• **短い練習 a**:
下にある提示された文章を、一字も変えずに全文書き写してください。

• **提示された文章**:
▼
地域で考える力をつけ、つながりを作る活動を



 「よつばの学校」責任者講座、今期は「想いを形に(理念を事業に)していく」というテーマで、よつ葉に比較的近い間柄の中、社会的な問題意識を出発点としつつ、それを事業として展開している方々からお話を伺うことになりました。以下、簡単ですが第1回目の概要を報告します。



はじめに


 2007年に始まった「よつばの学校」は、関西よつ葉連絡会の職員研修として講演会や学習会などを行ってきた。食べ物の事業を始めた団塊の世代が実務の第一線から退きつつある中で、事業活動に込めた問題意識を次世代に継承していくことが基本的な課題である。今年度からは運営体制も次世代へと一新され、主としてよつ葉会員向けの「公開講座」、各社の責任者(または責任者たらんとする者)対象の「責任者講座」、広く職員全体に向けた「全職員講座」の3つを中心に運営している。
▲
• **提供された記録**:
▼
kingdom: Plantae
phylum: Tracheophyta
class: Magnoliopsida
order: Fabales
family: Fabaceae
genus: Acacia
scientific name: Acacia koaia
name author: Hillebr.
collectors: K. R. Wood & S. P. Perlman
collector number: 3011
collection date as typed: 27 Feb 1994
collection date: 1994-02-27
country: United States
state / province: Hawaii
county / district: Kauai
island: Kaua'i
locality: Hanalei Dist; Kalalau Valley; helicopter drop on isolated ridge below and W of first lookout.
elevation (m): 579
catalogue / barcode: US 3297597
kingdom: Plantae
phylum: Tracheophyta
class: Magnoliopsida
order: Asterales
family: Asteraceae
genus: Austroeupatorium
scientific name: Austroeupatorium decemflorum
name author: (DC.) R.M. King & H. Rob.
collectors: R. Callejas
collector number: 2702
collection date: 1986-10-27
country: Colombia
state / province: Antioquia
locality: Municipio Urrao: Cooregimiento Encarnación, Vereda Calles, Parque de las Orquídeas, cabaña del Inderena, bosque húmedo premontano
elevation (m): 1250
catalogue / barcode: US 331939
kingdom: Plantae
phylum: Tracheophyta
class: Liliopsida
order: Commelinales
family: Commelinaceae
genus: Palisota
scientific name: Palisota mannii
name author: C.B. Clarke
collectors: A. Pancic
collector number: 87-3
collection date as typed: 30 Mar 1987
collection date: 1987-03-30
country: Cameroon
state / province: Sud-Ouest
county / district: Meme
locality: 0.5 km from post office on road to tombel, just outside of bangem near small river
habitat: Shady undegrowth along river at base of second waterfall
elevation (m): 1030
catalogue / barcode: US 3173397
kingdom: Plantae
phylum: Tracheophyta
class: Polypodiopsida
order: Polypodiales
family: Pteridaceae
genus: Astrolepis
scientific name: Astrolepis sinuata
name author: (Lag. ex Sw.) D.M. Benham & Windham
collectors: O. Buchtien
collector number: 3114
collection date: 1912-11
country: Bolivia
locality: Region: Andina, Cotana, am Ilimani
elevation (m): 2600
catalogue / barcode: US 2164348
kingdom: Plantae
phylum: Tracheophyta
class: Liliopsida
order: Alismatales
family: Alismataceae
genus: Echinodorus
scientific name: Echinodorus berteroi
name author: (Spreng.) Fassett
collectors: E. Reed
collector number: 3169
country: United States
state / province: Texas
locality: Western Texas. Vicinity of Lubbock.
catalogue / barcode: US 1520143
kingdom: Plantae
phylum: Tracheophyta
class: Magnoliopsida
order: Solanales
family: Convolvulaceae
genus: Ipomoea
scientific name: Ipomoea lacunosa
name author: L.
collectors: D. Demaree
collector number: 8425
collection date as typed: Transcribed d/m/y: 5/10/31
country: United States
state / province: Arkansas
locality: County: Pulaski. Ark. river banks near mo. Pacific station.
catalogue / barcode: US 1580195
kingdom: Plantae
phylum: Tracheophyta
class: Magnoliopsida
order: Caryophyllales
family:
▲
• **短い練習 b**:
記録のうち、「catalogue / barcode: US 3173397」を含む行から始めて「collection date: 1912-11」を含む行までを書き直してください。その際、「collectors」を「collected by」に置き換え、ほかの部分はすべてそのままにして、該当する行だけを示してください。

• **解答 a**:
地域で考える力をつけ、つながりを作る活動を



 「よつばの学校」責任者講座、今期は「想いを形に(理念を事業に)していく」というテーマで、よつ葉に比較的近い間柄の中、社会的な問題意識を出発点としつつ、それを事業として展開している方々からお話を伺うことになりました。以下、簡単ですが第1回目の概要を報告します。



はじめに


 2007年に始まった「よつばの学校」は、関西よつ葉連絡会の職員研修として講演会や学習会などを行ってきた。食べ物の事業を始めた団塊の世代が実務の第一線から退きつつある中で、事業活動に込めた問題意識を次世代に継承していくことが基本的な課題である。今年度からは運営体制も次世代へと一新され、主としてよつ葉会員向けの「公開講座」、各社の責任者(または責任者たらんとする者)対象の「責任者講座」、広く職員全体に向けた「全職員講座」の3つを中心に運営している。

• **解答 b**:
catalogue / barcode: US 3173397
kingdom: Plantae
phylum: Tracheophyta
class: Polypodiopsida
order: Polypodiales
family: Pteridaceae
genus: Astrolepis
scientific name: Astrolepis sinuata
name author: (Lag. ex Sw.) D.M. Benham & Windham
collected by: O. Buchtien
collector number: 3114
collection date: 1912-11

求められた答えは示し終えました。